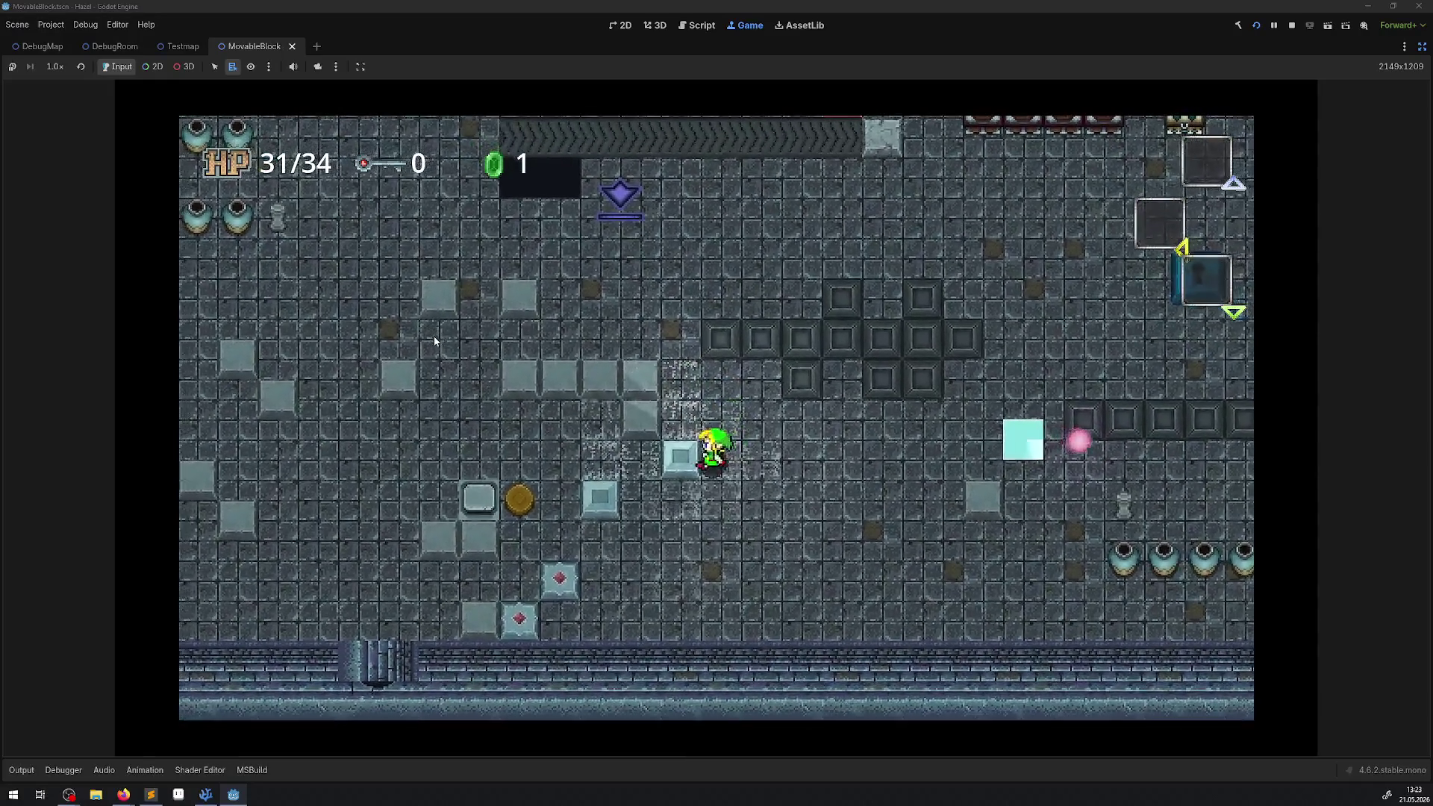
pyautogui.press('Left')
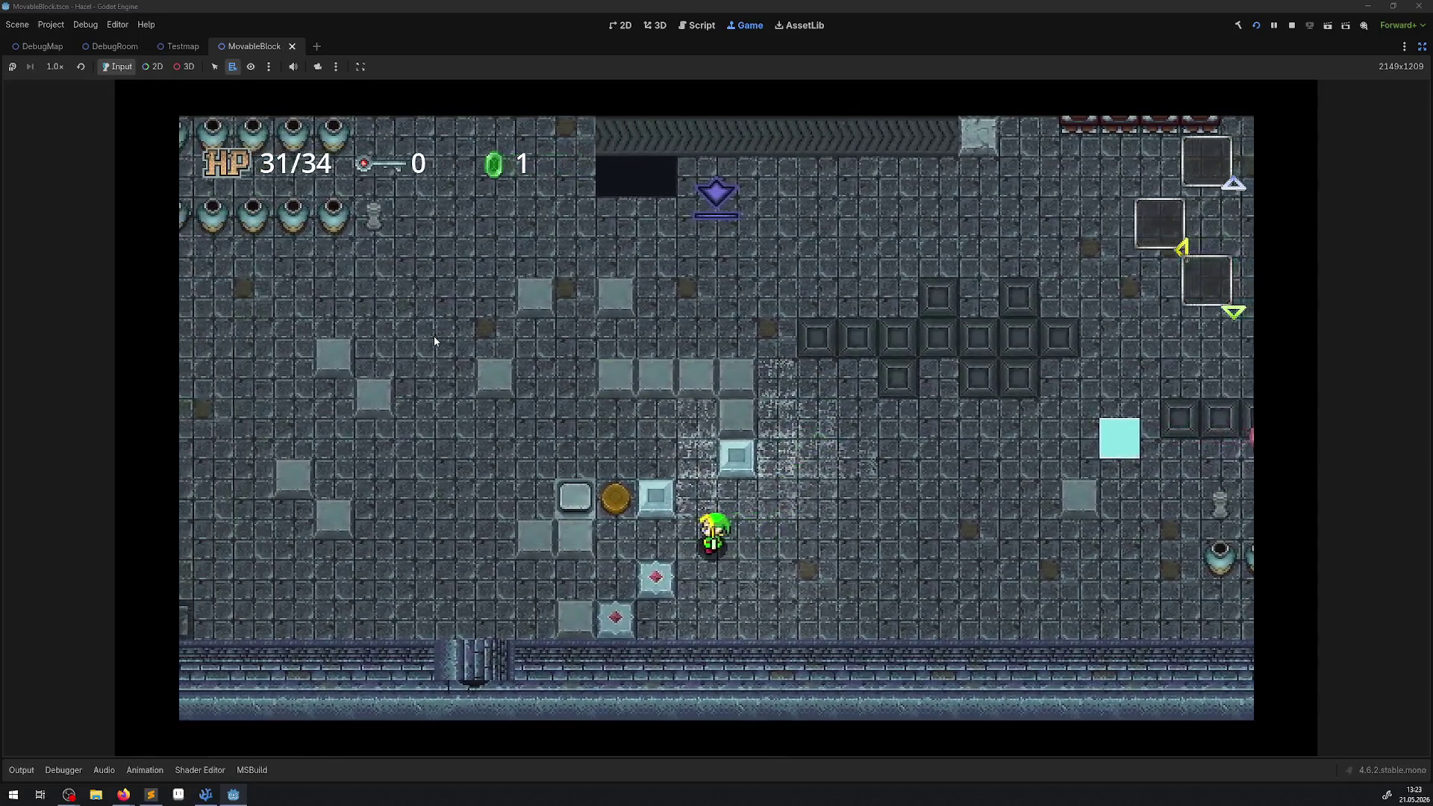
pyautogui.press('Left')
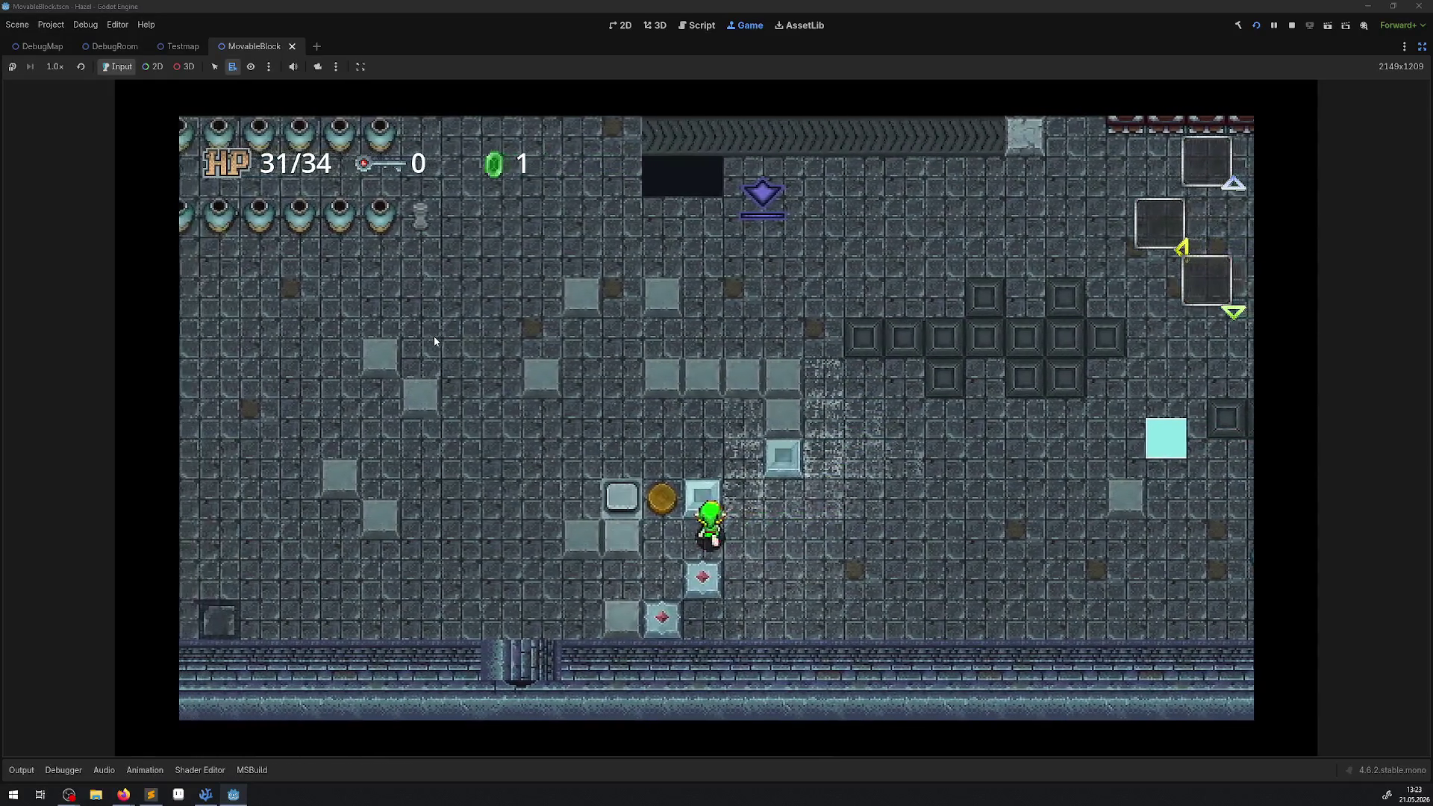
pyautogui.press('Up')
pyautogui.press('Up')
pyautogui.press('Right')
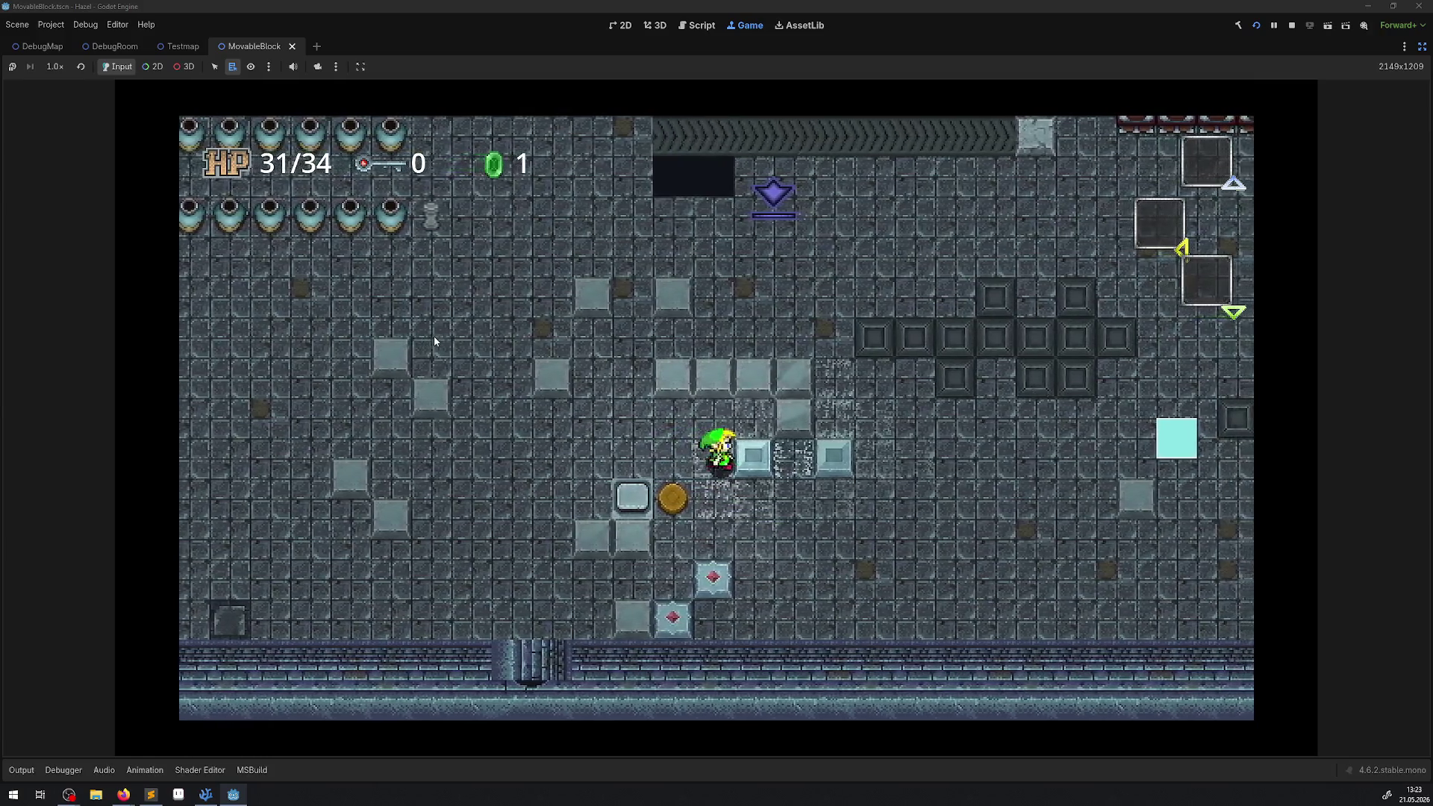
pyautogui.press('Right')
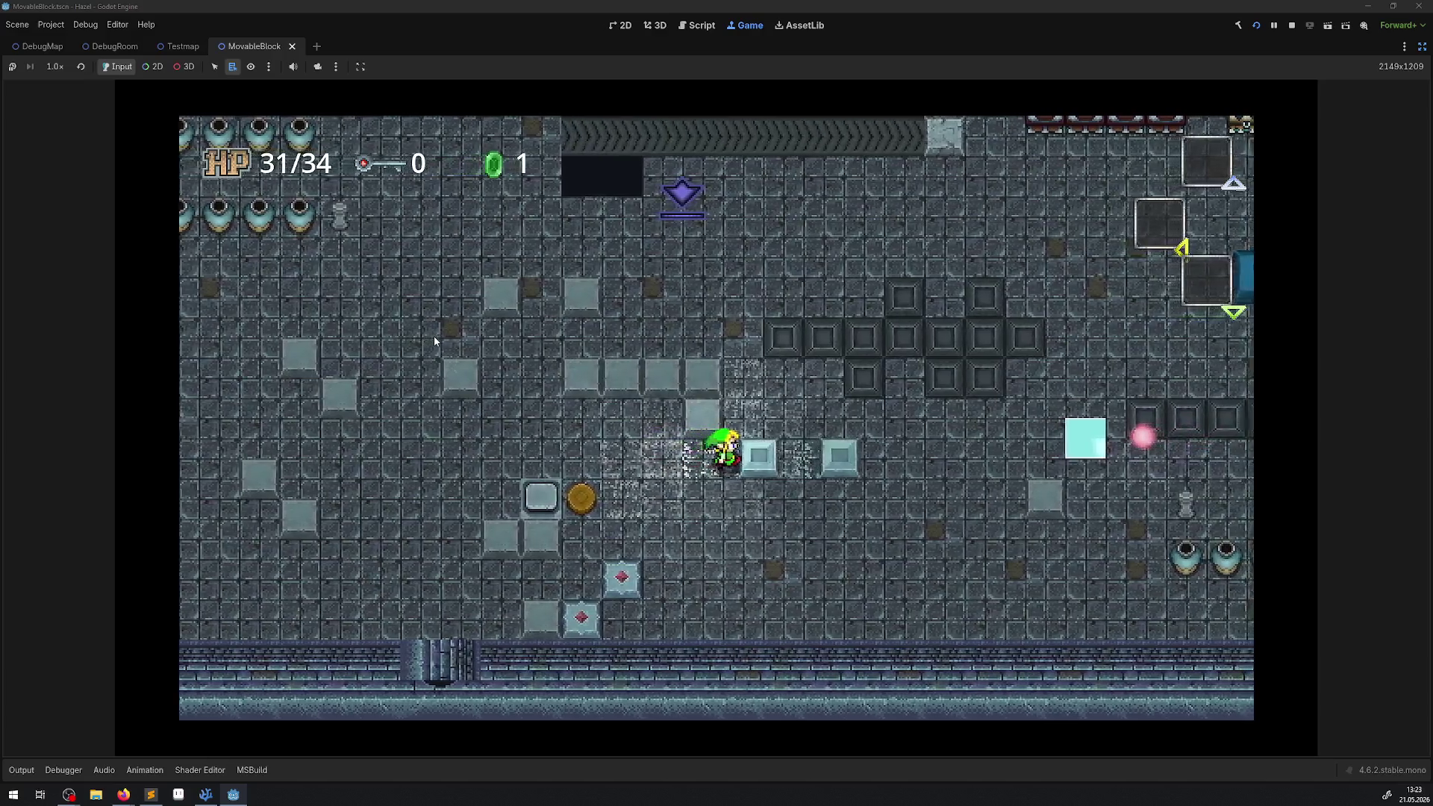
pyautogui.press('Up')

## Exercise description
Print every line above exactly. Leave the pictures out.

## Solution to the exercise
pyautogui.press('Left')
pyautogui.press('Left')
pyautogui.press('Up')
pyautogui.press('Up')
pyautogui.press('Right')
pyautogui.press('Right')
pyautogui.press('Up')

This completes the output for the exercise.